Leave shorting to the few very few savvy and knowledge people who can successfully get away with it. Should you win on this position, your bad habit will simply be reinforced. Suggestion: keep putting money in the market via your tax efficient retirement account, year after year, decade after decade.
But that's not trading. This is afterall Elite Trader!! All you accomplish sticking your money in a retirement account is to retire with a healthy nest egg. Who wants to do that when you have a 95% chance of losing all your money day trading?
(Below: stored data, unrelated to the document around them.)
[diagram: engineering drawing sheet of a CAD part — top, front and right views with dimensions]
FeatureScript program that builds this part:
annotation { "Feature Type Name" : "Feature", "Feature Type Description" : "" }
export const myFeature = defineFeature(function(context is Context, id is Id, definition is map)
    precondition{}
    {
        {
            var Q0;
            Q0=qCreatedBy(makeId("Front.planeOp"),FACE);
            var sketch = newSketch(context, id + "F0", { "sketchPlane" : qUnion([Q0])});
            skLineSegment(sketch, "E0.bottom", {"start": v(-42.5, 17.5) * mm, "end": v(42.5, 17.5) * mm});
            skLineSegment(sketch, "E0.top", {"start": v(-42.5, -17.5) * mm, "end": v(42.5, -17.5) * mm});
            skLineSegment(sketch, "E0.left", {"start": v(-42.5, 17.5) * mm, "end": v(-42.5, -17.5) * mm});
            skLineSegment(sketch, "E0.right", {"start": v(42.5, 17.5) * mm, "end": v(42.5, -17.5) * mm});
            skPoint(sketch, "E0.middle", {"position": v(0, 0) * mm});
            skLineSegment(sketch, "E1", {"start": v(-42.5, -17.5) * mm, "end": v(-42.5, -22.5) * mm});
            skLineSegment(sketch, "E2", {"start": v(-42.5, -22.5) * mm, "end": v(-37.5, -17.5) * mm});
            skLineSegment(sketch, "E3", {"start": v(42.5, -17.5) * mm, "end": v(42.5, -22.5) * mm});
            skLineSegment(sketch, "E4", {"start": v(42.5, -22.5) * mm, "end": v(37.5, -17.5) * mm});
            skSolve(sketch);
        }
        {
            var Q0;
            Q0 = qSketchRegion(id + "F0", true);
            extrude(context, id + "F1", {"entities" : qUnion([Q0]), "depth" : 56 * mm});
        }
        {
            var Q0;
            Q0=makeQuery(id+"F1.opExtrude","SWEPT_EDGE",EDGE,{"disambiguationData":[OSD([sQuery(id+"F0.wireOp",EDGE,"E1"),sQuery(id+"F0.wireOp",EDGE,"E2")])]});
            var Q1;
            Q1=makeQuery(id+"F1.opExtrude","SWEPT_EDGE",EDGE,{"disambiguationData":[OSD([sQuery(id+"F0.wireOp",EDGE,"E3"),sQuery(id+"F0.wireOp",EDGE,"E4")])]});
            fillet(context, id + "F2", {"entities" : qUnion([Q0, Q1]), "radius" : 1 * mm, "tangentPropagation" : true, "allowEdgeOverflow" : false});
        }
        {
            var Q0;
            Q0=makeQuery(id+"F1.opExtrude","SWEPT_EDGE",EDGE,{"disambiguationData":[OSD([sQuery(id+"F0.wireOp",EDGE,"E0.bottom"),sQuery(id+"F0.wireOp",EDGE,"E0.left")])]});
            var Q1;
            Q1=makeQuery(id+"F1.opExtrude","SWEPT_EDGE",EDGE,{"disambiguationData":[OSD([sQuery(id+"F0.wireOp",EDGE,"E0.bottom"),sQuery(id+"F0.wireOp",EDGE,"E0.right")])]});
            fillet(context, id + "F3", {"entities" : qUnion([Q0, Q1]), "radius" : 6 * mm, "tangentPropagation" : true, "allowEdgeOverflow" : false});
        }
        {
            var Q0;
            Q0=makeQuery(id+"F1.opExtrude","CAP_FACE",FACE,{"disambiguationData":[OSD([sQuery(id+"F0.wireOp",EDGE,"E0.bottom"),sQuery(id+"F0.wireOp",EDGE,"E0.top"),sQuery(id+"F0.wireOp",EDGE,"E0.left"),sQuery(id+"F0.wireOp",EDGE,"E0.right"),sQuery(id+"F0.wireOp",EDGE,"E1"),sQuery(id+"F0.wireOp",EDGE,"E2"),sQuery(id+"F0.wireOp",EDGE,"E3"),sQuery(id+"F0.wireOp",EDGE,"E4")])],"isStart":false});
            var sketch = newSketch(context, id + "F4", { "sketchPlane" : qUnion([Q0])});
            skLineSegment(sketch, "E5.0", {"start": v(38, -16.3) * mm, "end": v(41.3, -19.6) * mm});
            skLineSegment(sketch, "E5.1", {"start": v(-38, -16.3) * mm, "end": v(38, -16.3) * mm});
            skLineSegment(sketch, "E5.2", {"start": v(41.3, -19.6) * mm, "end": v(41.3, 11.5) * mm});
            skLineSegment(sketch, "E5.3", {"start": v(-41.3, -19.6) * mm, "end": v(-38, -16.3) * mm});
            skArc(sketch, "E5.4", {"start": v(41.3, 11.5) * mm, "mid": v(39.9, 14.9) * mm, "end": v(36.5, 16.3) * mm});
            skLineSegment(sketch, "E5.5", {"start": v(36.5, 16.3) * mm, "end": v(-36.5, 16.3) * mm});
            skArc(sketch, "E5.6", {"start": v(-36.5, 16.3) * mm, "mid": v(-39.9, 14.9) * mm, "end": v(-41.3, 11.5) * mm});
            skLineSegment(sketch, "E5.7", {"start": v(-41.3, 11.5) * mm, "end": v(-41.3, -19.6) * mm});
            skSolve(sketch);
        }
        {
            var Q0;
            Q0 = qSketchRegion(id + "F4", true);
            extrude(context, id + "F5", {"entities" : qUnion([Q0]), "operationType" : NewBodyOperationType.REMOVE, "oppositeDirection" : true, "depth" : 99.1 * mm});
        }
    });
Only the reply from @ETJ and from @Overnight made some sense to me. Most other posters seemed to miss that I wrote “I’m stalking NVDA, building up a large short position (option spread). The reward to risk is phenomenal with limited risk”. (the 'option spread' and 'with limited risk' is the key) I’m not expecting NVDA to drop like a rock (unlike FX, stocks rarely have V-reversals). What I see is an overhead level which the big intuitions are watching as well, and they have a tendency to unload part of their profitable positions at such levels to rebalance their portfolios, and in such event the stock usually at least consolidates before it goes higher, or it can sell-off. That’s all there is to it. Meantime, I’m scaling in (building an option spread position) as NVDA meanders under the key overhead resistance, and so my biggest risk is actually drop in IV, and not so much price risk, plus Theta gives me some cushion if I’m wrong. If NVDA goes up through” my action” point (which is nearby, hence very limited risk), then I’ll adjust my time-spread structure into a diagonal time-spread, plus if needed I do gamma scalp around my longer-term-option spreads positions so I can most often (not always) get out for BE or with a profit even when I’m totally wrong on direction and/or timing. I take into consideration not just the underlaying, but also the current IV level, current skew and term structure, expected price move (magnitude, velocity and timing precision) which makes my trade a very low risk and high reward. Instead of ratio spreads, I usually prefer BWBs, but the current NVDA's IV is too low for a longer-term fly. Tony Saliba also used to sprinkle around spreads (usually flys with kickers), and I do the same although this time because of the Vega risk I went for directional time-spread (with a kicker).